Tomato Soup help please

sooseque, May 8, 4:25am
I made tomato soup concentrate and froze it in ziplock bags, when reheating I defrosted slowly in pot with cold milk and heated them together, it has curdled/split, what is the best way to avoid this please

245sam, May 8, 5:01am
sooseque, hopefully the following will help you out... . .

From watching an elderly distant relative who is now in 24 hour care but was an extremely good and very experienced cook I learnt this "trick". This dear lady used to make tomato soup concentrate and preserve it in small jars then in pre-microwave days she would empty the soup into a saucepan, add the milk AND a tiny pinch of baking soda that I recall being told was to prevent the acid in the tomato soup from curdling the heated soup.

Another option/suggestion for you is that you try heating the soup and milk separately - no promises that that will work but it's what I've always done when heating canned soup that I've added milk instead of water to.

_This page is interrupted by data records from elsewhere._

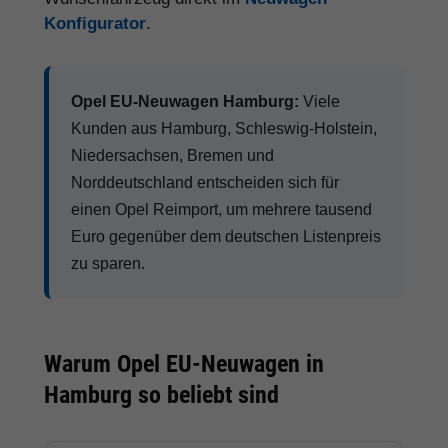
Konfigurator
.
Opel EU-Neuwagen Hamburg:
Viele
Kunden aus Hamburg, Schleswig-Holstein,
Niedersachsen, Bremen und
Norddeutschland entscheiden sich für
einen Opel Reimport, um mehrere tausend
Euro gegenüber dem deutschen Listenpreis
zu sparen.
Warum Opel EU-Neuwagen in
Hamburg so beliebt sind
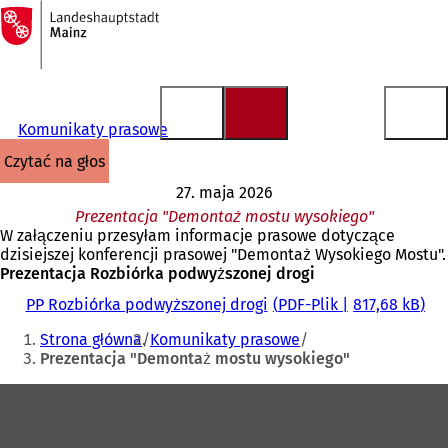
Do
strony
Przejdź do treści
głównej
Komunikaty prasowe
czytać na głos
27. maja 2026
Prezentacja "Demontaż mostu wysokiego"
W załączeniu przesyłam informacje prasowe dotyczące
dzisiejszej konferencji prasowej "Demontaż Wysokiego Mostu".
Prezentacja Rozbiórka podwyższonej drogi
PP Rozbiórka podwyższonej drogi
PDF
-Plik
817,68 kB
Jesteś
Strona główna
Komunikaty prasowe
tutaj:
Prezentacja "Demontaż mostu wysokiego"
Obszar
stóp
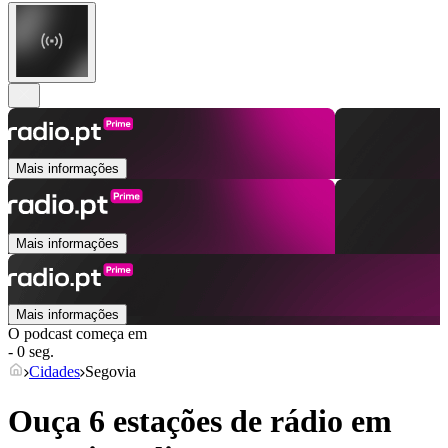
Mais informações
Mais informações
Mais informações
O podcast começa em
- 0 seg.
Cidades
Segovia
Ouça 6 estações de rádio em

Hope these thoughts help. :-))

korbo, May 8, 5:44am
yes i would also suggest, thawing/heating the tomato soup with water, instead of milk, and adding just before serving. and with a blob of sour cream on top.

jessie981, May 8, 8:47pm
add soup in the last minutes.

sooseque, May 10, 3:05am
Thanks for your suggestions, I will try them out

parsondian, May 6, 4:42am
I find it odd that milk is added to tomato soup, is this a kiwi thing or a canned tin thing?